Une attirance des plus folles

"Mes fous" de Jean-Pierre Martin, un regard plein de tendresse sur nos fragilités.
L'auteur, Jean-Pierre Martin. (Crédit photo : Apo2018)
« Où es-tu en ce moment, Constance ? Je perds souvent ta trace. J’ai peur. Je t'imagine marchant comme moi, errant plutôt dans les rues de la ville, ou pieds nus au bord de la mer. Le ressac t’apaise, je le sais et la souplesse du sable qui masse les pieds, et le vent qui en excite d'autres, toi, ils te bercent et à chaque fois que je pense à toi, je pleure. ».
Cette émouvante citation provient du roman Mes fous, écrit en 2020 par Jean-Pierre Martin, sélectionné pour le prix Goncourt des lycéens 2020.
Dans ce roman, nous découvrons tous les ennuis de Sandor Novick, des ennuis plutôt particuliers, car, d'après lui, il attire les fous ! Mais attention, n'utilisez pas “fous” devant lui, car « ce n'est pas le mot », même s'il le prononce avec affection, nous confie-t-il. Il préfère dire “corps errants”. Nous retrouvons un père exténué, dont la fille Constance est atteinte de schizophrénie. Pendant la lecture, nous découvrons qu’il s’intéresse de plus en plus aux fous. Cependant est-ce lui qui les attire ? Ou bien est-ce lui qui cherche leur compagnie ?
Corps errants
Sandor, étant en arrêt maladie pour cause de dépression, marche sans but, ni objectif, dans sa ville et rencontre ces fameux corps errants au fur et à mesure de sa journée. Il nous en décrit d'ailleurs plusieurs.
Il y a Dédé, « le fou météo » qui énonce toujours la même météo à Sandor.
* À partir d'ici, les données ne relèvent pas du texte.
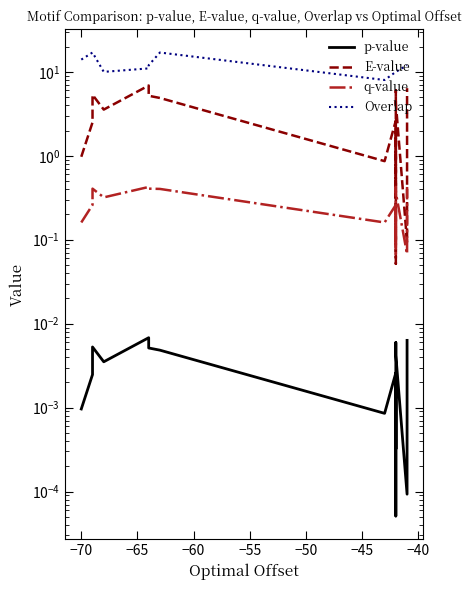

Is the value of q-value at 15 greater than the value of p-value at 12?

Yes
Sandor, lui, ne l’interrompt jamais, car pour lui « Le fou, c’est d’abord celui qui est sans interlocuteur. ». Il y a aussi la voisine qui n'arrête pas de crier des injures à longueur de temps.
Sandor note toutes les informations qu’il peut découvrir sur les pathologies et les comportements de ces individus, dans un petit carnet. Tous ces efforts dans le but de mieux soigner la schizophrénie de sa fille Constance.
En parcourant le livre, nous discernons une relation particulière que Sandor a avec sa fille : nous pouvons sentir qu’il a beaucoup de songes et d'inquiétudes à son égard. Pour notre part, nous trouvons que « Mes fous » est un roman des plus émouvants, à cause de la relation père, fille, et de la situation morale du personnage principal, Sandor. L’auteur partage tout de même sa pointe d’humour dans le roman, tout en étant pointilleux sur chaque mot qu’il utilise pour donner un sens à ce qu’il dit.
Malheureusement le roman reste difficile à cerner et à comprendre. Plusieurs relectures de certains passages sont nécessaires pour mieux entrevoir le message de l'auteur. S’il y a une meilleure compréhension du texte, le roman devient plus agréable à lire.
Pour finir, nous vous laissons méditer sur une phrase de Sandor : « Qui est le plus fou ? Celui qui pense à la mort chaque jour, comme moi, ou celui qui est possédé par le langage de l’entreprise ? ». Arthur PERRUSSEL, 2de3, Quartier Ste-Geneviève.